__TO-DO LIST__
(1) Answer these questions from the passage on the law binding princes:
(a) From the hands of which tribe's priests is the king's copy of the law to be taken?
(b) Into what land must the king not lead the people back?
(c) What two matters does the writer say he will leave unmentioned?
(2) Resume the passage on the law binding princes after its final sentence.

But why do I thus resort to begging instances from the history of the gentiles, although they are at hand in countless numbers, seeing that men can be moved to deeds more directly by laws than by examples? That you may not, then, be of opinion that the prince is wholly absolved from the laws, hear the law which is enjoined upon princes by the Great King who is terrible over all the earth and who takes away the breath of princes: [Deuteronomy 17:14ff] "When thou art come," He says, "into the land which the Lord thy God shall give to thee, and shalt possess it and shalt dwell therein and shalt say, 'I will set over me a king such as all the nations that are round about me have over them'; thou shalt appoint him king over thee whom the Lord thy God shall choose from the number of thy brethren. Thou mayst not set over thee for thy king a man of another nation, who is not thy brother. And when he is made thy king, he shall not multiply the number of his horses, nor lead back the people into Egypt, made proud by the number of his horsemen; for the Lord hath enjoined upon thee that no more shalt thou return by that way. He shall not have many wives to turn away his heart, nor a great weight of silver and gold. And it shall be when he sitteth upon the throne of his kingdom that he shall write him a copy of this law of the Deuteronomy in a book, taken from the copy which is in the hands of the priests of the tribe of Levi, and he shall keep it with him and read therein all the days of his life, that he may learn to fear the Lord his God and to keep His words and the rites of His worship which are prescribed in the law. And his heart shall not be lifted up in pride above his brethren, nor incline to the right hand nor to the left, to the end that his reign and his son's reign may be long over Israel." Need I ask whether one whom this law binds is restrained by no law? Surely this law is divine and cannot be broken with impunity. Every word thereof is a thunderclap in the ears of princes if they would be wise. I say nought concerning election, and the form thereof which is prescribed for the creation of a prince; rather attend with me for a little to the rule or formula of living which is enjoined upon him.

__DATA PROVIDED__

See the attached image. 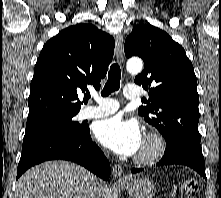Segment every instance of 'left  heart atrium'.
<instances>
[{"label": "left heart atrium", "instance_id": "left-heart-atrium-1", "mask_svg": "<svg viewBox=\"0 0 221 198\" xmlns=\"http://www.w3.org/2000/svg\"><path fill=\"white\" fill-rule=\"evenodd\" d=\"M98 141L121 155H133L142 144V135L135 120H125L121 116H113L99 121L95 127Z\"/></svg>", "mask_w": 221, "mask_h": 198}]
</instances>
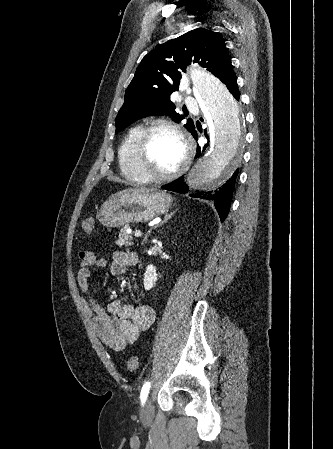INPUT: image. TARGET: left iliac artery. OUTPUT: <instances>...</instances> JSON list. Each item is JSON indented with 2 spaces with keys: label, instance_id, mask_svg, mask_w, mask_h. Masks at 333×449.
<instances>
[{
  "label": "left iliac artery",
  "instance_id": "obj_1",
  "mask_svg": "<svg viewBox=\"0 0 333 449\" xmlns=\"http://www.w3.org/2000/svg\"><path fill=\"white\" fill-rule=\"evenodd\" d=\"M150 390V382L144 383L140 393L141 404L143 405L147 399L148 393Z\"/></svg>",
  "mask_w": 333,
  "mask_h": 449
}]
</instances>
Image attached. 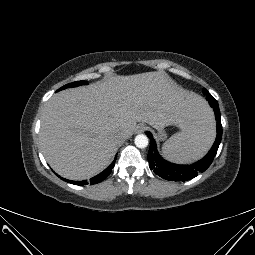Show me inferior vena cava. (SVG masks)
Listing matches in <instances>:
<instances>
[{
	"label": "inferior vena cava",
	"mask_w": 255,
	"mask_h": 255,
	"mask_svg": "<svg viewBox=\"0 0 255 255\" xmlns=\"http://www.w3.org/2000/svg\"><path fill=\"white\" fill-rule=\"evenodd\" d=\"M115 138H116L117 140H121V139H123V138H124V136H123V134H122V133L117 132V133L115 134Z\"/></svg>",
	"instance_id": "1"
}]
</instances>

__ANSWERS TO THE EXERCISE__
(1)
(a) The tribe of Levi.
(b) Egypt.
(c) Election and the form of it prescribed for the creation of a prince.

(2)
 
When there has been appointed, it is written, a man who professes himself a brother of the whole people in the practice of religion and in affection and charity, he shall not multiply unto himself horses, by the number whereof he may become a burden unto his subjects. For to multiply horses is to collect, from vainglory or some other error, more than need requires. Now "much" and "little," if we follow the prince of the Peripatetics, signify diminution or excess of the legitimate quantity of specific kinds of things. Will it then be lawful to multiply dogs, or rapacious birds, or fierce beasts, or any other monsters of nature, when even the number of horses, which are a military necessity - and serve all the useful purposes of life, is thus strictly limited in advance to a lawful quantity ? Concerning actors and mimes, buffoons and harlots, panders and other like human monsters, which the prince ought rather to exterminate entirely than to foster, there needed no mention to be made in the law; which indeed not only excludes all such abominations from the court of the prince, but totally banishes them from among the people of God. Under the name of horses is to be understood all things needful for the use of a household, and all its necessary equipment; of which a legitimate quantity is that which necessity or utility reasonably requires, understanding, however, that the useful is identified with the honorable, and that the refined comfort of living is limited to honorable things. For philosophers have long ago agreed that no opinion is more pernicious than the opinion of those who distinguish the useful from the honorable; and that the truest and most useful view is that the honorable and the useful are convertible terms. [Cicero, De Officiis iii.3.11] Plato, as is told in the histories of the gentiles, when he saw Dionisius the tyrant of Sicily surrounded by his bodyguards, asked him, "What harm have you done that you should need to have so many guards ?" This in no wise behooves a prince who by the faithful performance of his duties so wins for himself the affection of all that for his sake every subject will expose his own head to imminent dangers in the same manner that by the promptings of nature the members of the body are wont to expose themselves for the protection of the head. And skin for skin, and all that a man has, he will put forward for the protection of his life.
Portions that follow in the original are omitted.